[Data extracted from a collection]
►

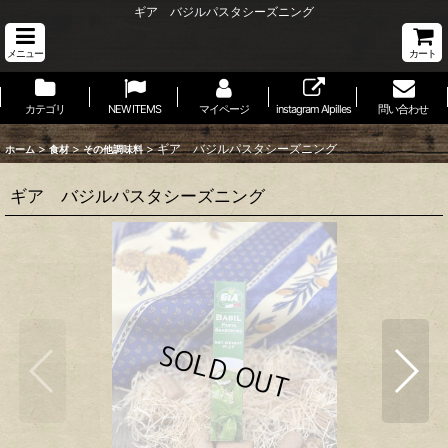
ギア バジルパスタシーズニング
メニュー
カート
カテゴリ
NEW ITEMS
マイページ
instagram Alpilles
問い合わせ
>
>
>
ギア バジルパスタシーズニング
ホーム
食材
その他調味料
ギア バジルパスタシーズニング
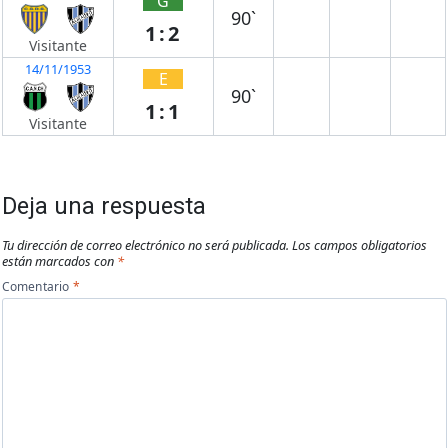
G
90`
1:2
Visitante
14/11/1953
E
90`
1:1
Visitante
Deja una respuesta
Tu dirección de correo electrónico no será publicada.
Los campos obligatorios
están marcados con
*
Comentario
*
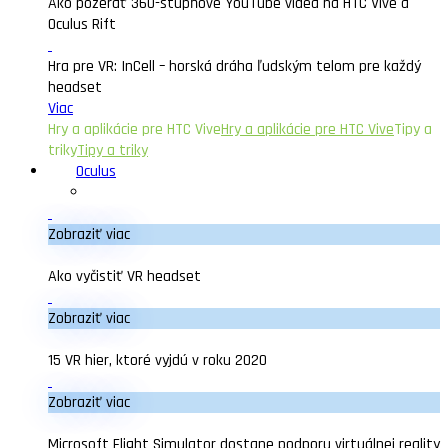
Ako pozerať 360-stupňové YouTube videa na HTC Vive a
Oculus Rift
Hra pre VR: InCell – horská dráha ľudským telom pre každý
headset
Viac
Hry a aplikácie pre HTC Vive
Hry a aplikácie pre HTC Vive
Tipy a
triky
Tipy a triky
Oculus
Zobraziť viac
Ako vyčistiť VR headset
Zobraziť viac
15 VR hier, ktoré vyjdú v roku 2020
Zobraziť viac
Microsoft Flight Simulator dostane podporu virtuálnej reality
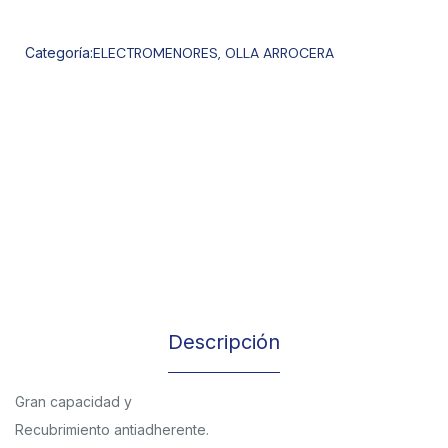
Categoría:
ELECTROMENORES
,
OLLA ARROCERA
Descripción
Gran capacidad y
Recubrimiento antiadherente.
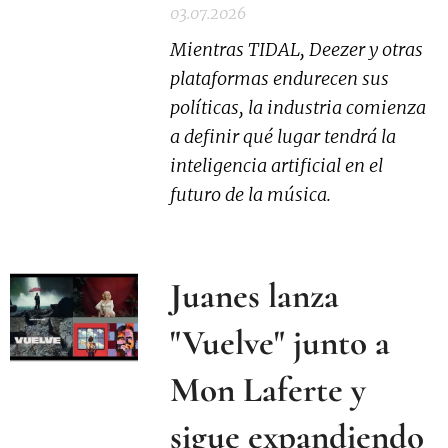
03.07.2026
Mientras TIDAL, Deezer y otras
plataformas endurecen sus
políticas, la industria comienza
a definir qué lugar tendrá la
inteligencia artificial en el
futuro de la música.
Juanes lanza
"Vuelve" junto a
Mon Laferte y
sigue expandiendo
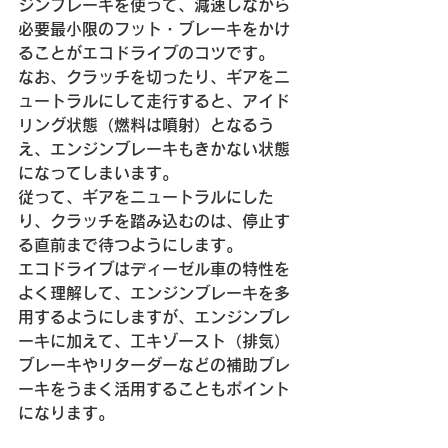
ジンブレーキを使って、減速しながら
必要最小限のフット・ブレーキをかけ
ることがエコドライブのコツです。
なお、クラッチを切ったり、ギアをニ
ュートラルにして走行すると、アイド
リング状態（燃料は噴射）となるう
え、エンジンブレーキもきかない状態
になってしまいます。
従って、ギアをニュートラルにした
り、クラッチを踏み込むのは、停止す
る直前まで待つようにします。
エコドライブはディーゼル車の特性を
よく理解して、エンジンブレーキを多
用するようにしますが、エンジンブレ
ーキに加えて、工キゾースト（排気）
ブレーキやリターダーなどの補助ブレ
ーキをうまく活用することもポイント
になります。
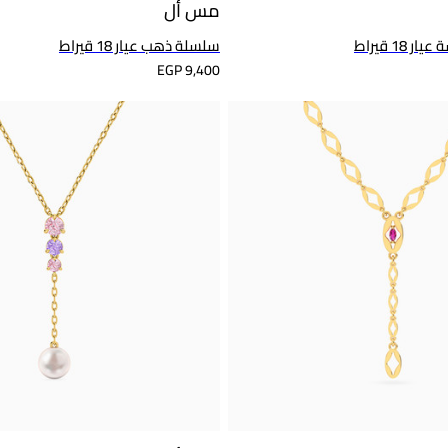
مس أل
1 قيراط
سلسلة ذهب عيار 18 قيراط
EGP 9,400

◄

#### [Work order]
All that is needed is the data above, repeated exactly, without the pictures.

#### [Response for this exercise]
ギア バジルパスタシーズニング
メニュー
カート
カテゴリ
NEW ITEMS
マイページ
instagram Alpilles
問い合わせ
>
>
>
ギア バジルパスタシーズニング
ホーム
食材
その他調味料
ギア バジルパスタシーズニング
G
90`
1:2
Visitante
14/11/1953
E
90`
1:1
Visitante
Deja una respuesta
Tu dirección de correo electrónico no será publicada.
Los campos obligatorios
están marcados con
*
Comentario
*
Ako pozerať 360-stupňové YouTube videa na HTC Vive a
Oculus Rift
Hra pre VR: InCell – horská dráha ľudským telom pre každý
headset
Viac
Hry a aplikácie pre HTC Vive
Hry a aplikácie pre HTC Vive
Tipy a
triky
Tipy a triky
Oculus
Zobraziť viac
Ako vyčistiť VR headset
Zobraziť viac
15 VR hier, ktoré vyjdú v roku 2020
Zobraziť viac
Microsoft Flight Simulator dostane podporu virtuálnej reality
Categoría:
ELECTROMENORES
,
OLLA ARROCERA
Descripción
Gran capacidad y
Recubrimiento antiadherente.
03.07.2026
Mientras TIDAL, Deezer y otras
plataformas endurecen sus
políticas, la industria comienza
a definir qué lugar tendrá la
inteligencia artificial en el
futuro de la música.
Juanes lanza
"Vuelve" junto a
Mon Laferte y
sigue expandiendo
ジンブレーキを使って、減速しながら
必要最小限のフット・ブレーキをかけ
ることがエコドライブのコツです。
なお、クラッチを切ったり、ギアをニ
ュートラルにして走行すると、アイド
リング状態（燃料は噴射）となるう
え、エンジンブレーキもきかない状態
になってしまいます。
従って、ギアをニュートラルにした
り、クラッチを踏み込むのは、停止す
る直前まで待つようにします。
エコドライブはディーゼル車の特性を
よく理解して、エンジンブレーキを多
用するようにしますが、エンジンブレ
ーキに加えて、工キゾースト（排気）
ブレーキやリターダーなどの補助ブレ
ーキをうまく活用することもポイント
になります。
مس أل
1 قيراط
سلسلة ذهب عيار 18 قيراط
EGP 9,400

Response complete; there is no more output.